Cancer patients whose oncologists are paid by industry appear more likely to receive some non-recommended and low-cost treatments, a published US study finds. BMJ Today.
The finding raises potential concerns about quality of care, and the researchers say it may be worth re-examining the current state of private payments to physicians from the pharmaceutical industry.
Research shows a consistent link between industry payments and behavioral determinants, but whether paying physicians has positive or negative consequences for patient care has not been empirically assessed, the researchers say.
To explore this further, they identified Medicare claims data from 2014-19 for patients with a new cancer diagnosis who were at risk of receiving one of four non-recommended (discourageable by guidelines) or low-cost (providing no increased benefit while being more expensive ) ) of medicine.
Two non-recommended drugs were denosumab, a bone-modifying drug for castration-sensitive prostate cancer, and granulocyte colony-stimulating factor (GCSF) to prevent neutropenic fever in patients receiving chemotherapy.
Two lower-cost drugs were nab-paclitaxel instead of paclitaxel for patients with breast or lung cancer, and use of branded cancer drugs when generic or similar versions were available.
The researchers then used Open Payments (a database of financial relationships between companies and doctors) to identify each patient’s assigned oncologist, noting any payments received from the four drug manufacturers in the year prior to the patient’s diagnosis.
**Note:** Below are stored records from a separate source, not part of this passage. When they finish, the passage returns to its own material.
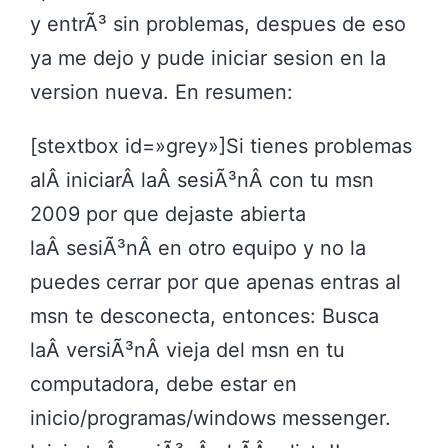
y entrÃ³ sin problemas, despues de eso
ya me dejo y pude iniciar sesion en la
version nueva. En resumen:
[stextbox id=»grey»]Si tienes problemas
alÂ iniciarÂ laÂ sesiÃ³nÂ con tu msn
2009 por que dejaste abierta
laÂ sesiÃ³nÂ en otro equipo y no la
puedes cerrar por que apenas entras al
msn te desconecta, entonces: Busca
laÂ versiÃ³nÂ vieja del msn en tu
computadora, debe estar en
inicio/programas/windows messenger.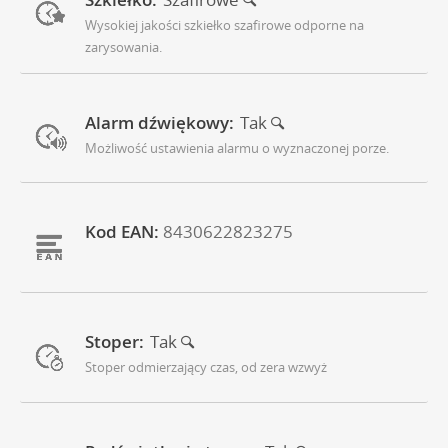
Wysokiej jakości szkiełko szafirowe odporne na
zarysowania.
Alarm dźwiękowy:
Tak
Możliwość ustawienia alarmu o wyznaczonej porze.
Kod EAN:
8430622823275
Stoper:
Tak
Stoper odmierzający czas, od zera wzwyż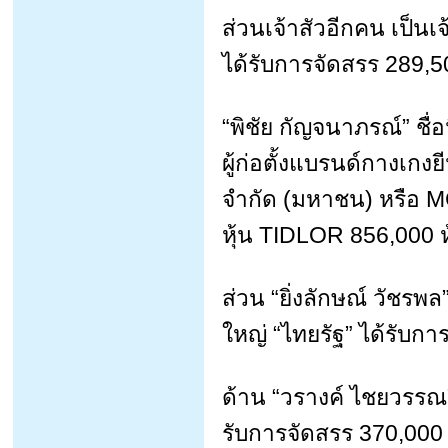
ส่วนเจ้าสัวอีกคน เป็นเจ้
ได้รับการจัดสรร 289,50
“พิชัย กัญจนาภรณ์” ชื่อ
ผู้ก่อตั้งแบรนด์กางเกงย
จำกัด (มหาชน) หรือ MC
หุ้น TIDLOR 856,000 ห
ส่วน “ยิ่งลักษณ์ วัชรพล” 
ใหญ่ “ไทยรัฐ” ได้รับกา
ด้าน “วรางค์ ไชยวรรณ”
รับการจัดสรร 370,000 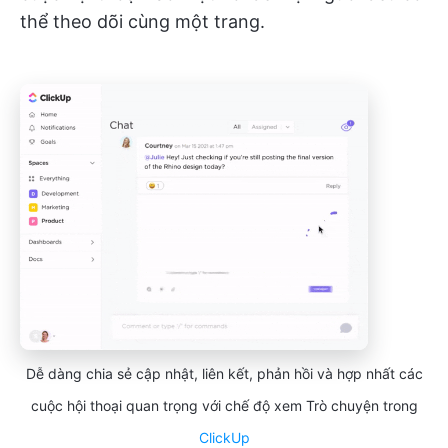
thể theo dõi cùng một trang.
Dễ dàng chia sẻ cập nhật, liên kết, phản hồi và hợp nhất các
cuộc hội thoại quan trọng với chế độ xem Trò chuyện trong
ClickUp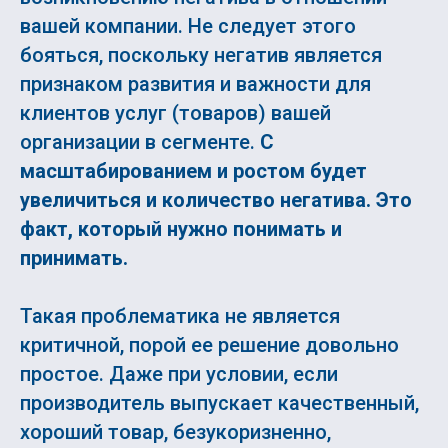
вашей компании. Не следует этого
бояться, поскольку негатив является
признаком развития и важности для
клиентов услуг (товаров) вашей
организации в сегменте.
С
масштабированием и ростом будет
увеличиться и количество негатива. Это
факт, который нужно понимать и
принимать.
Такая проблематика не является
критичной, порой ее решение довольно
простое. Даже при условии, если
производитель выпускает качественный,
хороший товар, безукоризненно,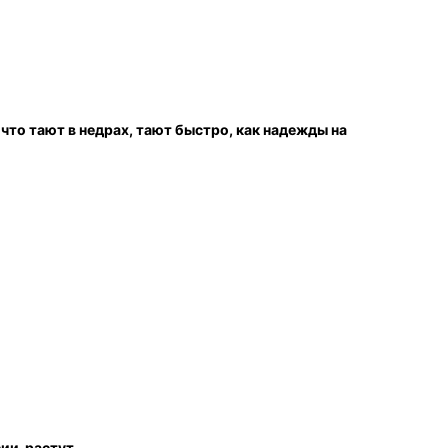
то тают в недрах, тают быстро, как надежды на
сии растут.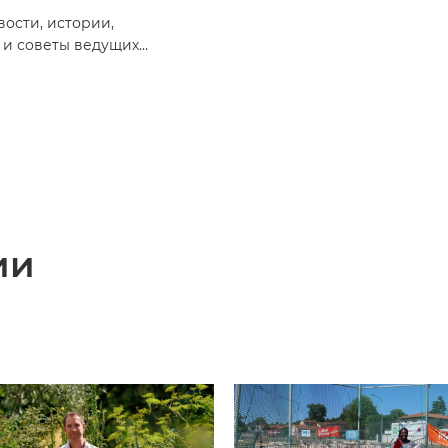
ости, истории,
 и советы ведущих
графов и режиссеров.
ии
Results showed that the proportion of patients receiving non-recommended denosumab within six months of diagnosis was 31.4% for those who did not receive oncologist payment and 49.5% for those who did.
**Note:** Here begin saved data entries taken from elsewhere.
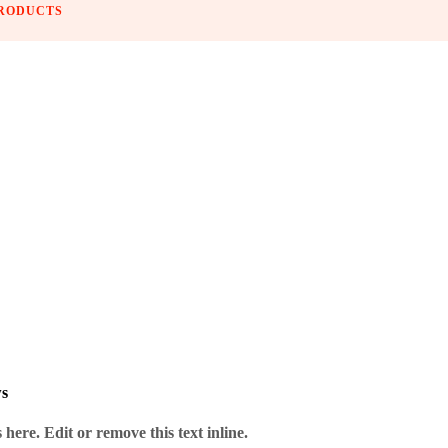
PRODUCTS
ws
here. Edit or remove this text inline.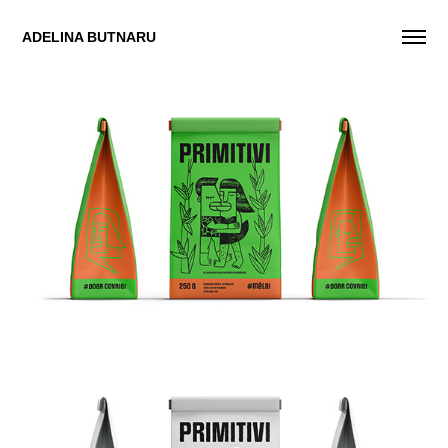
ADELINA BUTNARU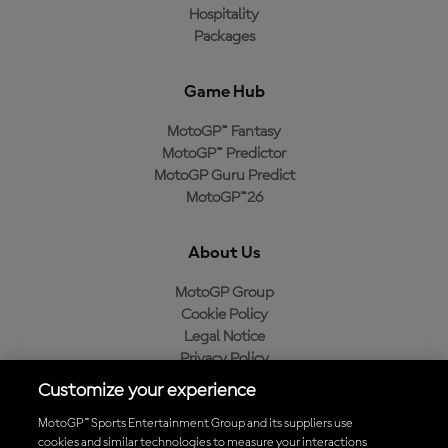
Hospitality
Packages
Game Hub
MotoGP™ Fantasy
MotoGP™ Predictor
MotoGP Guru Predict
MotoGP™26
About Us
MotoGP Group
Cookie Policy
Legal Notice
Privacy Policy
Purchase Policy
Customize your experience
MotoGP™ Sports Entertainment Group and its suppliers use
cookies and similar technologies to measure your interactions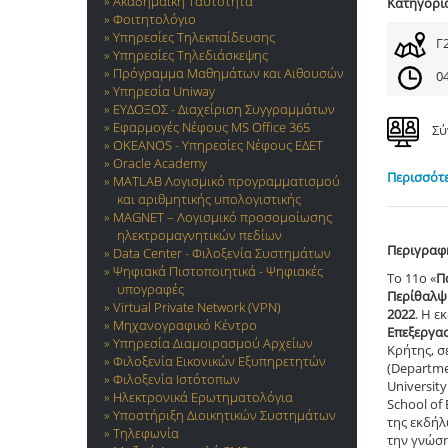
Ακαδημαϊκή Ταυτότητα
Κατηγορί
Φοιτητολόγιο
Υπηρεσίες Τηλεκπαίδευσης
Γ
Υπηρεσίες Τηλεδιάσκεψης
Πρόγραμμα Μαθημάτων και Αιθουσών
04
Υπηρεσία Uniway
ΕΥΔΟΞΟΣ - Διαχείριση Συγγραμμάτων
Εφαρμογές Νέφους MS Office 365
Σύ
OKEANOS - Υπηρεσίες Νέφους ΕΔΕΤ
Oracle Academy
Περισσότε
MATLAB Λογισμικό προγραμματισμού
και αριθμητικής υπολογιστικής
MAGNET – Λογισμικό προσομοίωσης
ηλεκτρομαγνητικών πεδίων
Περιγραφ
Data Center - Φιλοξενία Συστημάτων
Ψηφιακά Πιστοποιητικά - Ψηφιακές
Το 11ο «
Π
υπογραφές
Περίθαλψ
Virtual Private Network (VPN)
2022
. Η 
Μηχανογραφικό Κέντρο
Επεξεργασ
Υπηρεσία Διαμοιρασμού Αρχείων
Κρήτης, σ
Φιλοξενία Εικονικών Εξυπηρετητών
(Departmen
Φιλοξενία Ιστότοπων
Universit
Ηλεκτρονικά Ερωτηματολόγια
School of 
Υποστήριξη Διοικητικών Συστημάτων
της εκδή
Τηλεφωνία
την γνώση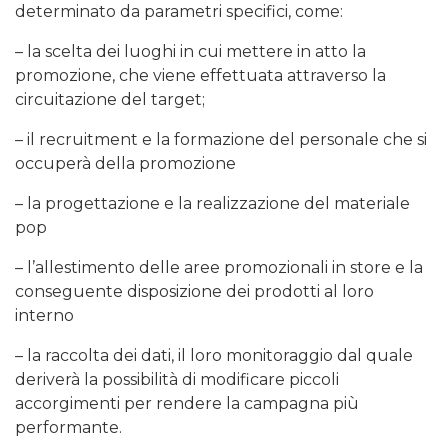
determinato da parametri specifici, come:
– la scelta dei luoghi in cui mettere in atto la
promozione, che viene effettuata attraverso la
circuitazione del target;
– il recruitment e la formazione del personale che si
occuperà della promozione
– la progettazione e la realizzazione del materiale
pop
– l’allestimento delle aree promozionali in store e la
conseguente disposizione dei prodotti al loro
interno
– la raccolta dei dati, il loro monitoraggio dal quale
deriverà la possibilità di modificare piccoli
accorgimenti per rendere la campagna più
performante.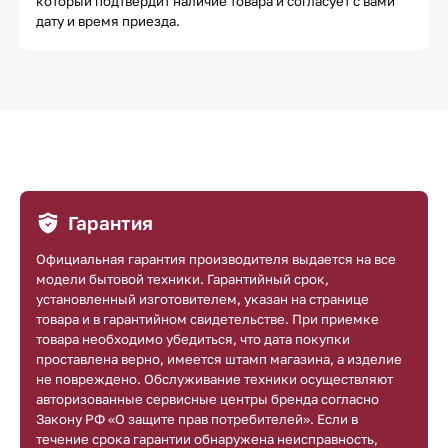
который подтвердит наличие товара и согласует с вами
дату и время приезда.
Гарантия
Официальная гарантия производителя выдается на все
модели бытовой техники. Гарантийный срок,
установленный изготовителем, указан на странице
товара и в гарантийном свидетельстве. При приемке
товара необходимо убедиться, что дата покупки
проставлена верно, имеется штамп магазина, а изделие
не повреждено. Обслуживание техники осуществляют
авторизованные сервисные центры бренда согласно
Закону РФ «О защите прав потребителей». Если в
течение срока гарантии обнаружена неисправность,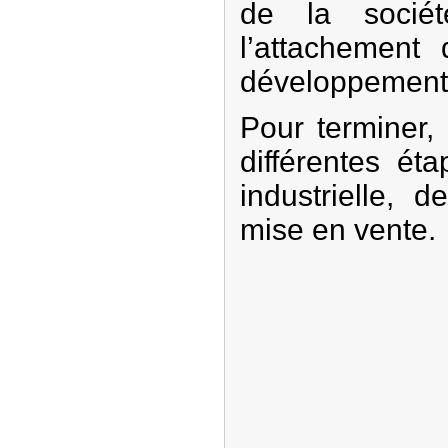
de la sociét
l’attachement 
développement 
Pour terminer,
différentes ét
industrielle, 
mise en vente.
The corresponding values were 26.6% v 32.1% for GCSF, 7.3% v 15.1% for nabpaclitaxel, and 88.3% v 83.5% for the branded drug.
After accounting for patient characteristics including age, preexisting conditions, and income, payments from industry were associated with 17.5% greater use of denosumab, 5.8% greater use of GCSF, and 7.6% greater use of NAB. paclitaxel, but less use of branded drugs (−4.6%).
Smaller effects were observed after further adjustment for physician characteristics, including specialty area and practice setting. For example, payments from industry were associated with 7.4% greater use of denosumab and 1.7% greater use of nabpaclitaxel, but not with GCSF or branded drugs.
This is an observational study so it can only conclude an association between industry payments and prescribing and cannot infer causation, and the authors believe that misclassification in claims data and their focus on a narrow group of patients and interventions may have influenced their results.
However, they say that the influence of industry payments on physician behavior is well established and that this research suggests that this influence may have a negative impact on the care of individual patients.
Given the potential quality-of-care concerns raised by this study, it may be appropriate to reexamine the current status of private payments to physicians from the pharmaceutical industry, they wrote.
And they say more research is needed to better characterize whether, and to what degree, the observed relationship between payment and poor quality of care extends to other settings.
Mitchell, A.Pet al. (2023). Pharmaceutical industry payments and supply of non-recommended and low-cost cancer drugs: population-based cohort study. BMJ. doi.org/10.1136/bmj-2023-075512.